Existence of Greatest Common Divisor/Proof 1
Theorem
Let $a, b \in \Z$ be integers such that $a \ne 0$ or $b \ne 0$.
Then the greatest common divisor of $a$ and $b$ exists.
Proof
Proof of Existence
This is proved in Greatest Common Divisor is at least $1$.
$\Box$
Proof of there being a Largest
Without loss of generality, suppose $a \ne 0$.

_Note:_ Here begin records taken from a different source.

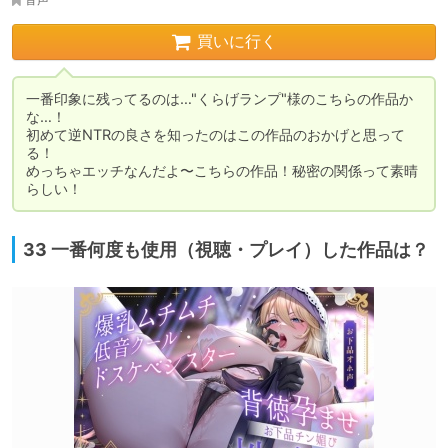
買いに行く
一番印象に残ってるのは…"くらげランプ"様のこちらの作品か
な…！

初めて逆NTRの良さを知ったのはこの作品のおかげと思って
る！

めっちゃエッチなんだよ〜こちらの作品！秘密の関係って素晴
らしい！
33 一番何度も使用（視聴・プレイ）した作品は？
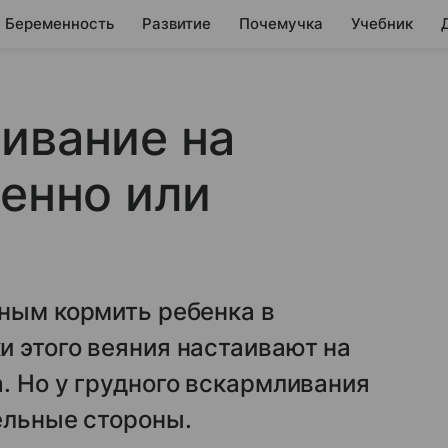
Беременность
Развитие
Почемучка
Учебник
ивание на
венно или
ным кормить ребенка в
 этого веяния настаивают на
. Но у грудного вскармливания
ельные стороны.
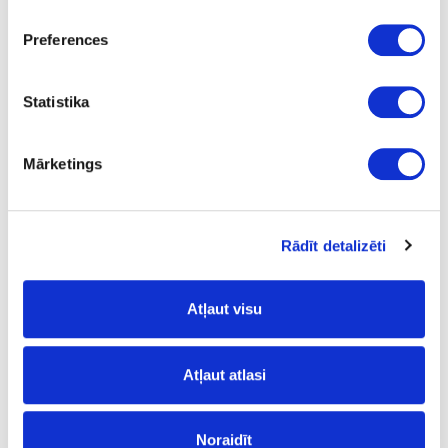
26
Preferences
K
33.22
Statistika
Mārketings
24-L172250
īpaša cena
Urbis LEUCO, D15x70x10mm
Rādīt detalizēti
Gab.
Atļaut visu
70
15
Atļaut atlasi
10
26
Noraidīt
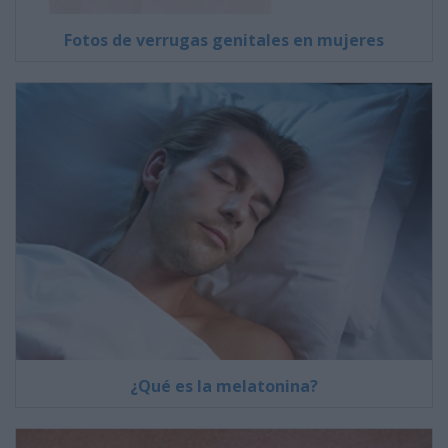
Fotos de verrugas genitales en mujeres
¿Qué es la melatonina?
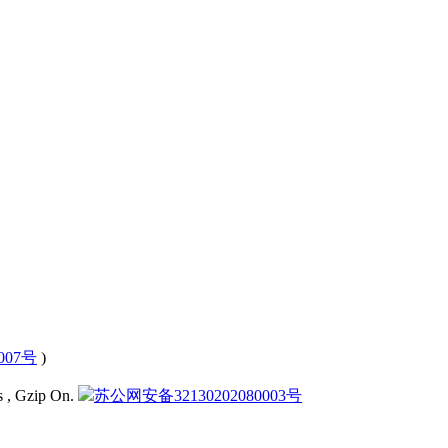
0007号
)
s , Gzip On.
苏公网安备32130202080003号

First we note that from Absolute Value of Integer is not less than Divisors:
- $\forall c \in \Z: \forall a \in \Z_{>0}: c \divides a \implies c \le \size c \le \size a$
The same applies for $c \divides b$.
Now we have three different results depending on $a$ and $b$:
| \(\ds a \ne 0 \land b \ne 0\) | \(\implies\) | \(\ds \gcd \set {a, b} \le \min \set {\size a, \size b}\) | ||||||||||||
| \(\ds a = 0 \lor b = 0\) | \(\implies\) | \(\ds \gcd \set {a, b} = \max \set {\size a, \size b}\) | ||||||||||||
| \(\ds a = b = 0\) | \(\implies\) | \(\ds \forall x \in \Z: x \divides a \land x \divides b\) |
So if $a$ and $b$ are both zero, then any $n \in \Z$ divides both, and there is no greatest common divisor.
This is why the proviso that $a \ne 0 \lor b \ne 0$.
So we have proved that common divisors exist and are bounded above.
Therefore, from Set of Integers Bounded Above by Integer has Greatest Element there is always a greatest common divisor.
$\blacksquare$